Collected data entries:

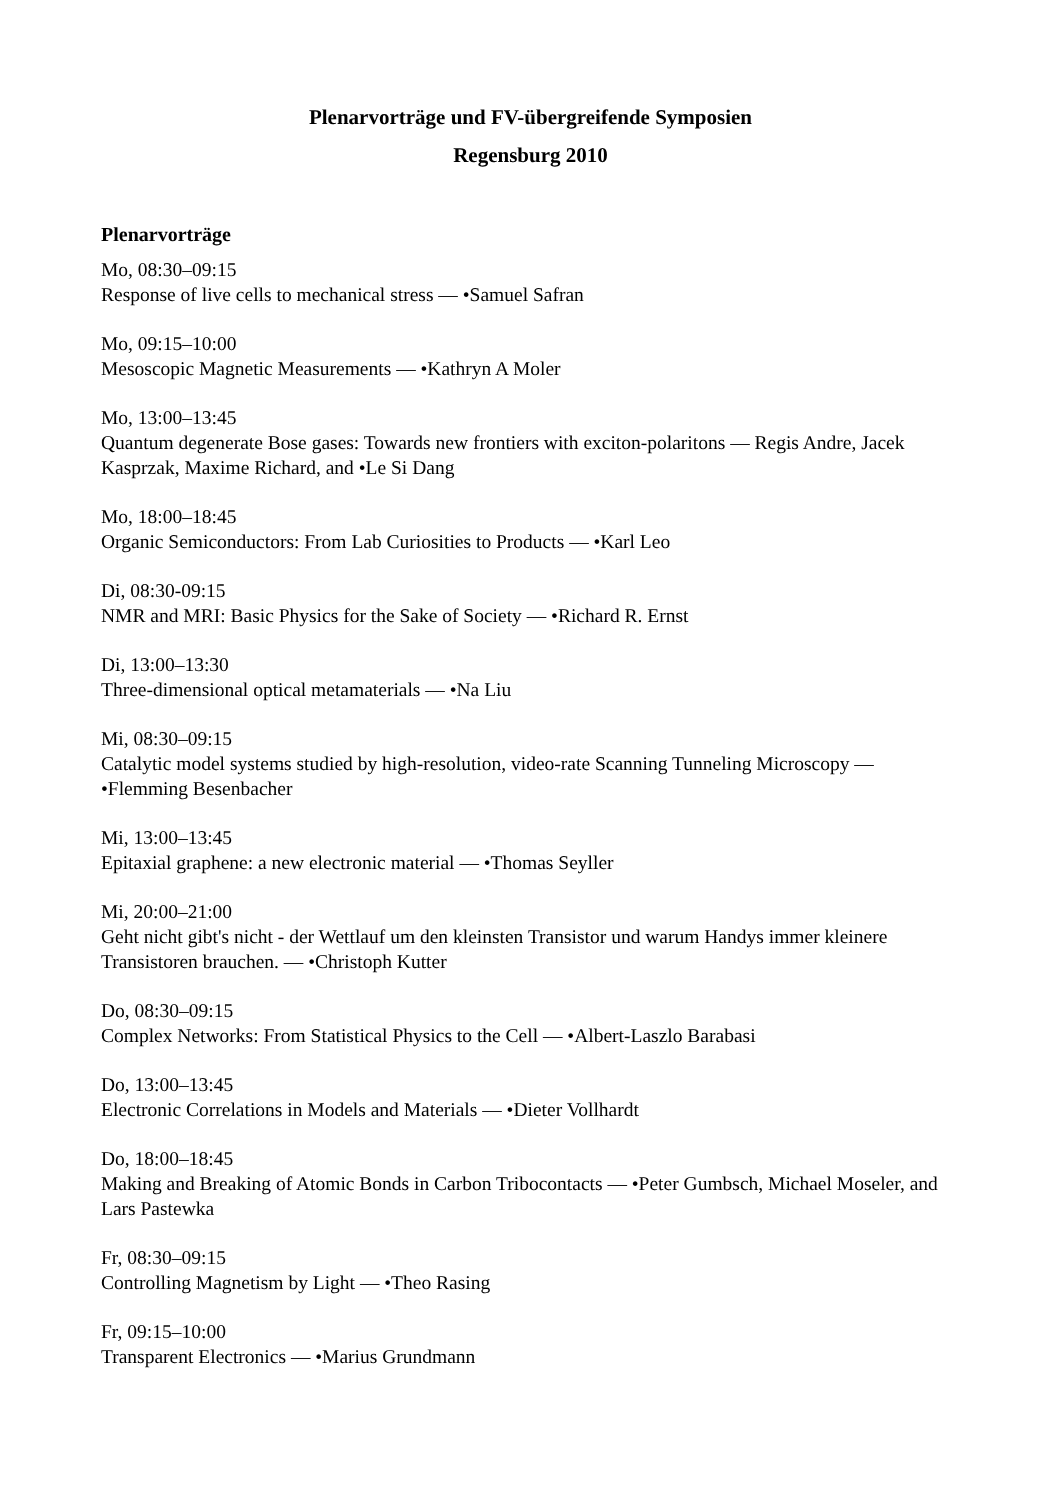Plenarvorträge und FV-übergreifende Symposien
Regensburg 2010
Plenarvorträge
Mo, 08:30–09:15
Response of live cells to mechanical stress — •Samuel Safran
Mo, 09:15–10:00
Mesoscopic Magnetic Measurements — •Kathryn A Moler
Mo, 13:00–13:45
Quantum degenerate Bose gases: Towards new frontiers with exciton-polaritons — Regis Andre, Jacek Kasprzak, Maxime Richard, and •Le Si Dang
Mo, 18:00–18:45
Organic Semiconductors: From Lab Curiosities to Products — •Karl Leo
Di, 08:30-09:15
NMR and MRI: Basic Physics for the Sake of Society — •Richard R. Ernst
Di, 13:00–13:30
Three-dimensional optical metamaterials — •Na Liu
Mi, 08:30–09:15
Catalytic model systems studied by high-resolution, video-rate Scanning Tunneling Microscopy — •Flemming Besenbacher
Mi, 13:00–13:45
Epitaxial graphene: a new electronic material — •Thomas Seyller
Mi, 20:00–21:00
Geht nicht gibt's nicht - der Wettlauf um den kleinsten Transistor und warum Handys immer kleinere Transistoren brauchen. — •Christoph Kutter
Do, 08:30–09:15
Complex Networks: From Statistical Physics to the Cell — •Albert-Laszlo Barabasi
Do, 13:00–13:45
Electronic Correlations in Models and Materials — •Dieter Vollhardt
Do, 18:00–18:45
Making and Breaking of Atomic Bonds in Carbon Tribocontacts — •Peter Gumbsch, Michael Moseler, and Lars Pastewka
Fr, 08:30–09:15
Controlling Magnetism by Light — •Theo Rasing
Fr, 09:15–10:00
Transparent Electronics — •Marius Grundmann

AIM OF THE TASK
All that belongs in your answer is the stretch of entries above from the line with "Mesoscopic Magnetic Measurements" through the line with "Mo, 18:00–18:45", printed exactly.

RESPONSE TO THIS EXERCISE
Mesoscopic Magnetic Measurements — •Kathryn A Moler
Mo, 13:00–13:45
Quantum degenerate Bose gases: Towards new frontiers with exciton-polaritons — Regis Andre, Jacek Kasprzak, Maxime Richard, and •Le Si Dang
Mo, 18:00–18:45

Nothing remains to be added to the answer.